Recast the data, from the first line up to and including the line with "Концепция Гордеева состояла", as a numbered list, omitting any blank lines.

▸ **Provided records**:
═══

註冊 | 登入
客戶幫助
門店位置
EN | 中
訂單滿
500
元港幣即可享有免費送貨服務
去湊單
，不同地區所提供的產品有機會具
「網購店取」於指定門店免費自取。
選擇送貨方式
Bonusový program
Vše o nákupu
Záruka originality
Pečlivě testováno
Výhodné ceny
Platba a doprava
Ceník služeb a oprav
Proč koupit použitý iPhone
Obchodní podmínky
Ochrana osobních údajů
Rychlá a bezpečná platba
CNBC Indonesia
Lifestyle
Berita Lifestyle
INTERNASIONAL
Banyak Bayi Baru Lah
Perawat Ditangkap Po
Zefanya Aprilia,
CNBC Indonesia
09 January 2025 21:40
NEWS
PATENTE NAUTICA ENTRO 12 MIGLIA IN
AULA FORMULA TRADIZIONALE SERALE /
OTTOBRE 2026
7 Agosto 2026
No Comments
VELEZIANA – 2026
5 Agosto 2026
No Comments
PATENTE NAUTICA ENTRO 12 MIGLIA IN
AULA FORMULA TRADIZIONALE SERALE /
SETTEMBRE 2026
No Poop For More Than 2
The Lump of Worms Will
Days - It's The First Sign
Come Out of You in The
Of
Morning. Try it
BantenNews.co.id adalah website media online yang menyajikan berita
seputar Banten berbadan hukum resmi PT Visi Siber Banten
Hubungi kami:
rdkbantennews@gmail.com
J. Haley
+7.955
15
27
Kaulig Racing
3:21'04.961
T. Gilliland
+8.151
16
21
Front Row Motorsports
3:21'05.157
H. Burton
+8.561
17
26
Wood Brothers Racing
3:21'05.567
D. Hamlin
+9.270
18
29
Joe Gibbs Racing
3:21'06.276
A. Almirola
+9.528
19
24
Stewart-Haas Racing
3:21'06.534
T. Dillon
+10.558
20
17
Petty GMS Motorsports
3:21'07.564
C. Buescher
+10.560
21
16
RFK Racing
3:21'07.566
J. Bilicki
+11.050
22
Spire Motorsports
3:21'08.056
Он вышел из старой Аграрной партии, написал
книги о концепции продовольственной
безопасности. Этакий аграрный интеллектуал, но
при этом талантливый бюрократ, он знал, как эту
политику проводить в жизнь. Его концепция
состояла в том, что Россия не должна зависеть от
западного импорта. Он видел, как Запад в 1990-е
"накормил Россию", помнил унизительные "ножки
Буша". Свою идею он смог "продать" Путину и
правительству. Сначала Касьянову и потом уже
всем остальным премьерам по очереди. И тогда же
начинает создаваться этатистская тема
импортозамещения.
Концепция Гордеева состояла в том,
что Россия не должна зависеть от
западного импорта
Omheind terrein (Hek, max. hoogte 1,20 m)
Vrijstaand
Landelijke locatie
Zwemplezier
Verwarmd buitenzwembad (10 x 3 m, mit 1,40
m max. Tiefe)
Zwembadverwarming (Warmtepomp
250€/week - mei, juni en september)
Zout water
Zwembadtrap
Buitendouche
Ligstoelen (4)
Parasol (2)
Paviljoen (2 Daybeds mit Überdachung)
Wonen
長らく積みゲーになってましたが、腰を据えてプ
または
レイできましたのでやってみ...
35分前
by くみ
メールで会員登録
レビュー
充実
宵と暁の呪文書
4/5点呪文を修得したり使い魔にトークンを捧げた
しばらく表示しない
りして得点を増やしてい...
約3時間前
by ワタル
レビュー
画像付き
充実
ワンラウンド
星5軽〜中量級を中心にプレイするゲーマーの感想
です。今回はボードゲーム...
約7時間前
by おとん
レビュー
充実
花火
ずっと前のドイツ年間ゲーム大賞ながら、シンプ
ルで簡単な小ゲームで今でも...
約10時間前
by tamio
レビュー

═══

▸ **Expected output**:
1. 註冊 | 登入
2. 客戶幫助
3. 門店位置
4. EN | 中
5. 訂單滿
6. 500
7. 元港幣即可享有免費送貨服務
8. 去湊單
9. ，不同地區所提供的產品有機會具
10. 「網購店取」於指定門店免費自取。
11. 選擇送貨方式
12. Bonusový program
13. Vše o nákupu
14. Záruka originality
15. Pečlivě testováno
16. Výhodné ceny
17. Platba a doprava
18. Ceník služeb a oprav
19. Proč koupit použitý iPhone
20. Obchodní podmínky
21. Ochrana osobních údajů
22. Rychlá a bezpečná platba
23. CNBC Indonesia
24. Lifestyle
25. Berita Lifestyle
26. INTERNASIONAL
27. Banyak Bayi Baru Lah
28. Perawat Ditangkap Po
29. Zefanya Aprilia,
30. CNBC Indonesia
31. 09 January 2025 21:40
32. NEWS
33. PATENTE NAUTICA ENTRO 12 MIGLIA IN
34. AULA FORMULA TRADIZIONALE SERALE /
35. OTTOBRE 2026
36. 7 Agosto 2026
37. No Comments
38. VELEZIANA – 2026
39. 5 Agosto 2026
40. No Comments
41. PATENTE NAUTICA ENTRO 12 MIGLIA IN
42. AULA FORMULA TRADIZIONALE SERALE /
43. SETTEMBRE 2026
44. No Poop For More Than 2
45. The Lump of Worms Will
46. Days - It's The First Sign
47. Come Out of You in The
48. Of
49. Morning. Try it
50. BantenNews.co.id adalah website media online yang menyajikan berita
51. seputar Banten berbadan hukum resmi PT Visi Siber Banten
52. Hubungi kami:
53. rdkbantennews@gmail.com
54. J. Haley
55. +7.955
56. 15
57. 27
58. Kaulig Racing
59. 3:21'04.961
60. T. Gilliland
61. +8.151
62. 16
63. 21
64. Front Row Motorsports
65. 3:21'05.157
66. H. Burton
67. +8.561
68. 17
69. 26
70. Wood Brothers Racing
71. 3:21'05.567
72. D. Hamlin
73. +9.270
74. 18
75. 29
76. Joe Gibbs Racing
77. 3:21'06.276
78. A. Almirola
79. +9.528
80. 19
81. 24
82. Stewart-Haas Racing
83. 3:21'06.534
84. T. Dillon
85. +10.558
86. 20
87. 17
88. Petty GMS Motorsports
89. 3:21'07.564
90. C. Buescher
91. +10.560
92. 21
93. 16
94. RFK Racing
95. 3:21'07.566
96. J. Bilicki
97. +11.050
98. 22
99. Spire Motorsports
100. 3:21'08.056
101. Он вышел из старой Аграрной партии, написал
102. книги о концепции продовольственной
103. безопасности. Этакий аграрный интеллектуал, но
104. при этом талантливый бюрократ, он знал, как эту
105. политику проводить в жизнь. Его концепция
106. состояла в том, что Россия не должна зависеть от
107. западного импорта. Он видел, как Запад в 1990-е
108. "накормил Россию", помнил унизительные "ножки
109. Буша". Свою идею он смог "продать" Путину и
110. правительству. Сначала Касьянову и потом уже
111. всем остальным премьерам по очереди. И тогда же
112. начинает создаваться этатистская тема
113. импортозамещения.
114. Концепция Гордеева состояла в том,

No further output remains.